### DOCUMENT SOURCE ###

La gauche peut être fière des 35 heures

Martine Aubry



Entretien avec Martine Aubry, maire de Lille, paru dans le quotidien Le Monde daté du 9 octobre 2003
Propos recueillis par Isabelle Mandraud
 

Comment vivez-vous les attaques contre les 35 heures ?
Cette polémique ne fait que confirmer l'attitude du gouvernement qui, depuis son arrivée au pouvoir, fait porter à ses prédécesseurs les difficultés économiques et sociales de la France d'aujourd'hui, et n'a pas le courage d'assumer les choix de sa propre politique. Il est temps, en effet, d'avoir un vrai débat démocratique et serein sur les 35 heures.

Êtes-vous favorable à une mission d'information parlementaire sur le sujet ?
Tout à fait. Cela permettra de faire la part des faits et des contre-vérités, et nous éloignera des fantasmes.

Le gouvernement accuse les 35 heures de peser sur le déficit public...
Au moment où il allait être mis en cause par la Commission européenne parce que les déficits publics atteignent 4 % et non 3 %, soit 15 milliards d'euros de trop, Alain Lambert utilise cette grosse ficelle en faisant croire que c'est justement là le coût des 35 heures. Pour cela, il a additionné les allégements de charges décidées par MM. Juppé et Balladur et ceux liés aux 35 heures. La réalité, confirmée par tous les experts, c'est que les 35 heures ont coûté stricto sensu 5,2 milliards d'euros. Si l'on prend une estimation prudente de 350 000 emplois créés, ils ont généré plus de 4 milliards de cotisations sociales, auxquelles s'ajoutent les cotisations à l'Unedic, les baisses des dépenses chômage et les rentrées fiscales.

Au final, vous le voyez, le coût est très faible. La vérité est plus dure pour le gouvernement. Ce sont ses propres décisions, notamment les baisses d'impôts dans une période de quasi-récession, qui sont responsables des 4 % de déficit.

L'offensive de la droite s'accompagne d'un discours sur la valeur travail. Que répondez-vous ?

###

## À FAIRE
- a) Répondez à ces questions sur l'entretien consacré aux 35 heures :
(i) Dans quel quotidien et à quelle date l'entretien est-il paru ?
(ii) Combien les 35 heures ont-elles coûté stricto sensu, selon Martine Aubry ?
(iii) À quelles décisions du gouvernement attribue-t-elle les 4 % de déficit ?
- b) Donnez la suite de l'entretien sur les 35 heures, à partir de sa dernière phrase.

### DONNÉES BRUTES ###

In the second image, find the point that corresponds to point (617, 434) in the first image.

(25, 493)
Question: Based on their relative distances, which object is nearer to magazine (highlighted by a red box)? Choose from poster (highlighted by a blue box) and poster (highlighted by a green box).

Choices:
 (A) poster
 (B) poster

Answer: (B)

###

## LES RÉPONSES
- a)
(i) Dans Le Monde, daté du 9 octobre 2003.
(ii) 5,2 milliards d'euros.
(iii) À ses propres décisions, notamment les baisses d'impôts dans une période de quasi-récession.

- b)
Je suis convaincue que le travail est une valeur fondamentale, pas seulement pour gagner sa vie, mais aussi pour trouver sa place dans la société et être utile socialement. Je ne crois pas à une crise générale du travail. Je vois chaque jour des salariés se battre avec l'énergie du désespoir pour garder leur emploi. Je vois des chômeurs prêts à tout pour sortir de leur situation. Qu'on ne nous dise pas que les 35 heures, dont le principal objectif était de faire retrouver un emploi à un maximum de personnes, ont dévalorisé le travail. Ce qui le déprécie aujourd'hui, ce sont les licenciements strictement financiers ou les entreprises dont l'objectif n'est plus la création de biens et de services valorisant la compétence, l'expérience et l'imagination de salariés, mais le seul bénéfice des intérêts à court terme. Pour conforter le travail, il faut lui donner du sens.

Le PS ne s'est-il pas fourvoyé en agissant sur le temps de travail plutôt que sur les salaires ?
Rappelez-vous 1997 : 3 millions de chômeurs. Un engagement de la gauche : faire reculer le chômage là où tous les gouvernements depuis vingt ans avaient échoué. Nous avons ouvert toutes les pistes. Même si les accords sur les 35 heures ont permis de faire des arbitrages au profit des chômeurs, force est de constater qu'entre 1999 et 2002 le pouvoir d'achat des salariés a augmenté en moyenne de 1,3 % par an, alors qu'il a régressé de 1,1 % au seul premier semestre 2003... Le candidat Chirac promettait de privilégier les salaires plutôt que les 35 heures. Les Français, aujourd'hui, n'ont ni l'un ni l'autre.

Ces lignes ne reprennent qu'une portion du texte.